What to work on:
Reproduce the lines word for word, starting at the line containing "Weeks on Chart, Position, Peak Position" and ending with, and including, the line containing "Reading left to right, transcribe".

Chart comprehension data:
★ ★ ★ ★ ★ ★ ★
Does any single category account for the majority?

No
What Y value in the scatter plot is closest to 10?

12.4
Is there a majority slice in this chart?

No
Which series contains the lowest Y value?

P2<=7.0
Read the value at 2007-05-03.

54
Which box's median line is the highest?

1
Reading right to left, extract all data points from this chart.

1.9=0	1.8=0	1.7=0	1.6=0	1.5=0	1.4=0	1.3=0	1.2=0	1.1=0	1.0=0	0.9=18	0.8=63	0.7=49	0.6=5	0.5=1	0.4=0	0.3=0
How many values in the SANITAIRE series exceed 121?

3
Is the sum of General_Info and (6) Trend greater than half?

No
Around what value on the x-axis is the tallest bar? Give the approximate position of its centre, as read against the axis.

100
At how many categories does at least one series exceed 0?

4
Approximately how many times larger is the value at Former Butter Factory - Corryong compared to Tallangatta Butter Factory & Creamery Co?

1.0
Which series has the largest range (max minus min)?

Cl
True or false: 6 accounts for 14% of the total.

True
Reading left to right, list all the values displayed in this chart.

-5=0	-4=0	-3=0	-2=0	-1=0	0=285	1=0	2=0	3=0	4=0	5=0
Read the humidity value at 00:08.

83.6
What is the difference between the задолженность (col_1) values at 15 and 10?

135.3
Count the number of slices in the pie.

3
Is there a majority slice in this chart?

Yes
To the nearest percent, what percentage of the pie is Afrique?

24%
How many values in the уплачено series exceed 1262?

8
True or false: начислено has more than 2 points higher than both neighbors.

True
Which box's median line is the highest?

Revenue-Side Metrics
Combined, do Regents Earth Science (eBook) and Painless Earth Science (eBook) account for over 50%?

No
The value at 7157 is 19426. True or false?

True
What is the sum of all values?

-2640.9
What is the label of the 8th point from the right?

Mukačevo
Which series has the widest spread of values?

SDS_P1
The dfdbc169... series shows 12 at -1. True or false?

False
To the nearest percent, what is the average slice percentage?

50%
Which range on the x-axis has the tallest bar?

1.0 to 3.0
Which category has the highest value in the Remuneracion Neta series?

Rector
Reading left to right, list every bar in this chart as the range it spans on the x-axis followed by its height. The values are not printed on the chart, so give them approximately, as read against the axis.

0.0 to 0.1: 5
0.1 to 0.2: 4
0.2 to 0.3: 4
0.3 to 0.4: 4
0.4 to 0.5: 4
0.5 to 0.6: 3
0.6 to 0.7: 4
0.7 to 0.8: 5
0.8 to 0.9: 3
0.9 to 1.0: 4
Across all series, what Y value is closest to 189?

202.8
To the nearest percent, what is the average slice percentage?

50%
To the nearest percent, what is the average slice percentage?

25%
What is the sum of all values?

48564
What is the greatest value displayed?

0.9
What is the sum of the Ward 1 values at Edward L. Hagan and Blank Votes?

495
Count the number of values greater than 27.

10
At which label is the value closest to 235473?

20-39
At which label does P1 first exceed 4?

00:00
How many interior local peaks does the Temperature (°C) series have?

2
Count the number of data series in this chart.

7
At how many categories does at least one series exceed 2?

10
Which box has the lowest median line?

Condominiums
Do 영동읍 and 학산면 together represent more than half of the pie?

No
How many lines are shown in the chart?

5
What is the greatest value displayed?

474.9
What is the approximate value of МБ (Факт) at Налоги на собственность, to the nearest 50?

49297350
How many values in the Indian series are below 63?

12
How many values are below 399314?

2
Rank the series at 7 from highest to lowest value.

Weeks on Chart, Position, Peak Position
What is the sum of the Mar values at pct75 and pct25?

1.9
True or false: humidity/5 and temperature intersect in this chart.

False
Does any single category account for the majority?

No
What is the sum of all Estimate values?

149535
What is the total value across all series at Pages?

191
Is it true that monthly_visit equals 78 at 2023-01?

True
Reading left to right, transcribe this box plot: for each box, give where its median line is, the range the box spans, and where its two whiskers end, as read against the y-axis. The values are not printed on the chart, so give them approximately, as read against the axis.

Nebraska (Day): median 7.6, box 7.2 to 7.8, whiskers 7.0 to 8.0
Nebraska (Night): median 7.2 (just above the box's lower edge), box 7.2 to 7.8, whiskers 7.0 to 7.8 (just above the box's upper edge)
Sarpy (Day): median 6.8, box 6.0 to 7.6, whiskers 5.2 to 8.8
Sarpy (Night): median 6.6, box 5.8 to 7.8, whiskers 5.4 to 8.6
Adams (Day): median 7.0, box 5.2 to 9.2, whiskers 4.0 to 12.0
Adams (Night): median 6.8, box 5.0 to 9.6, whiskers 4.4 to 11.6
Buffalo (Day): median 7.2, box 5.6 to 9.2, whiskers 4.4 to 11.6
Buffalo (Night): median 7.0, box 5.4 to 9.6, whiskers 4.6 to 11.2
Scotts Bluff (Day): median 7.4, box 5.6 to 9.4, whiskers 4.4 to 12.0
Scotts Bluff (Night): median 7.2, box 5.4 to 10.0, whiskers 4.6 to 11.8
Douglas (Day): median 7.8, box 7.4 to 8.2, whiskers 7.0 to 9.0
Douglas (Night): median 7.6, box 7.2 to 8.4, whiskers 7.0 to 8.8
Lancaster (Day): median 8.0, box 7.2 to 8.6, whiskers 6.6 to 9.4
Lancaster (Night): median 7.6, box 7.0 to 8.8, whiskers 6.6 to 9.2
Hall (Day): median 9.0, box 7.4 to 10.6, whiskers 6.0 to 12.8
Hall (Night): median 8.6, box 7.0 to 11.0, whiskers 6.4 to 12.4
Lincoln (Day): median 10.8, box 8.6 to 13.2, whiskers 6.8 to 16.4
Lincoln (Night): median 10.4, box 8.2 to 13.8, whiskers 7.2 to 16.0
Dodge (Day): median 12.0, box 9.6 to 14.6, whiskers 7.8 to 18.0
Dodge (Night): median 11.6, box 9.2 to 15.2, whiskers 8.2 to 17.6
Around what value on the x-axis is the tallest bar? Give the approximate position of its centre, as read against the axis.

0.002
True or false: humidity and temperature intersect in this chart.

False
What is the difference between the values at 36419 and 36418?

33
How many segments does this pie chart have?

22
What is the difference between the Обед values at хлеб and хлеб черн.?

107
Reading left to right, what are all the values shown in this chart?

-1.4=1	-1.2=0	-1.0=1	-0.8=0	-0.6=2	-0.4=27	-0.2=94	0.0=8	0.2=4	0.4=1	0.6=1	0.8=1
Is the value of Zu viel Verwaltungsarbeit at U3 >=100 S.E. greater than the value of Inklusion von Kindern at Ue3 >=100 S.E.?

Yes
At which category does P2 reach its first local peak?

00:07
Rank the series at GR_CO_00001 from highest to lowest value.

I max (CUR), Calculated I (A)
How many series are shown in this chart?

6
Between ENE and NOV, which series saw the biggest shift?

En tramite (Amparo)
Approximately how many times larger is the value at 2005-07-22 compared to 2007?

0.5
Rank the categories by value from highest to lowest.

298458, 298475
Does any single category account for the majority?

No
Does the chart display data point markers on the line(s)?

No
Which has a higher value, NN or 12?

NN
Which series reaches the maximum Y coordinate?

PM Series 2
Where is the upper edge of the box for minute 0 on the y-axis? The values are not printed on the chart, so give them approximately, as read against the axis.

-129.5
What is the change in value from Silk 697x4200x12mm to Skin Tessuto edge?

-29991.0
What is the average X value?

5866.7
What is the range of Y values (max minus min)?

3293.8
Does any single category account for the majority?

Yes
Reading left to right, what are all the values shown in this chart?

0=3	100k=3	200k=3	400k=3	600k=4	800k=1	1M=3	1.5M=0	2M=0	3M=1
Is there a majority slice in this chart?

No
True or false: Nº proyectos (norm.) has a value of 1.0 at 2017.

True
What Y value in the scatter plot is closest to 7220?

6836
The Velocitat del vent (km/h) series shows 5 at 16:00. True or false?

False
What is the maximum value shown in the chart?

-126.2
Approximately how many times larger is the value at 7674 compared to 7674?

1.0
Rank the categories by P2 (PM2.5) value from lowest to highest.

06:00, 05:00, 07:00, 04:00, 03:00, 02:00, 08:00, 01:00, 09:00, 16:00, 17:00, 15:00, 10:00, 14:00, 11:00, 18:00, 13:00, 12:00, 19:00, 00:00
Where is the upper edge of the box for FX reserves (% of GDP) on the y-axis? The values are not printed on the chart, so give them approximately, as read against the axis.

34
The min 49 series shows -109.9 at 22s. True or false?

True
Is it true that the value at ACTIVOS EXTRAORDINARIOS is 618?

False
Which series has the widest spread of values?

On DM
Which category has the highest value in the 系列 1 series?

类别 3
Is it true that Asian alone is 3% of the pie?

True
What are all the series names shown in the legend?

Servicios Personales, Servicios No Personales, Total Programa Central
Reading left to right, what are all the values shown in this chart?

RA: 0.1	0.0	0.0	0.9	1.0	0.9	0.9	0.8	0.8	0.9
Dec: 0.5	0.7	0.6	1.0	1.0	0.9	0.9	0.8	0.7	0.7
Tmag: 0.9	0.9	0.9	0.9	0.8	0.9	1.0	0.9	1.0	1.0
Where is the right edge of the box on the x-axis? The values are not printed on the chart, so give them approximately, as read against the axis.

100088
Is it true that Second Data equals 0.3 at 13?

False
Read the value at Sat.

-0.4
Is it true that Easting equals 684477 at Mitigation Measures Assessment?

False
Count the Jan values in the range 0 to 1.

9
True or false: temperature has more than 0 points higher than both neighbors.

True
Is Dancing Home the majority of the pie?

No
★ ★ ★ ★ ★ ★ ★
Output below:
Weeks on Chart, Position, Peak Position
What is the sum of the Mar values at pct75 and pct25?

1.9
True or false: humidity/5 and temperature intersect in this chart.

False
Does any single category account for the majority?

No
What is the sum of all Estimate values?

149535
What is the total value across all series at Pages?

191
Is it true that monthly_visit equals 78 at 2023-01?

True
Reading left to right, transcribe this box plot: for each box, give where its median line is, the range the box spans, and where its two whiskers end, as read against the y-axis. The values are not printed on the chart, so give them approximately, as read against the axis.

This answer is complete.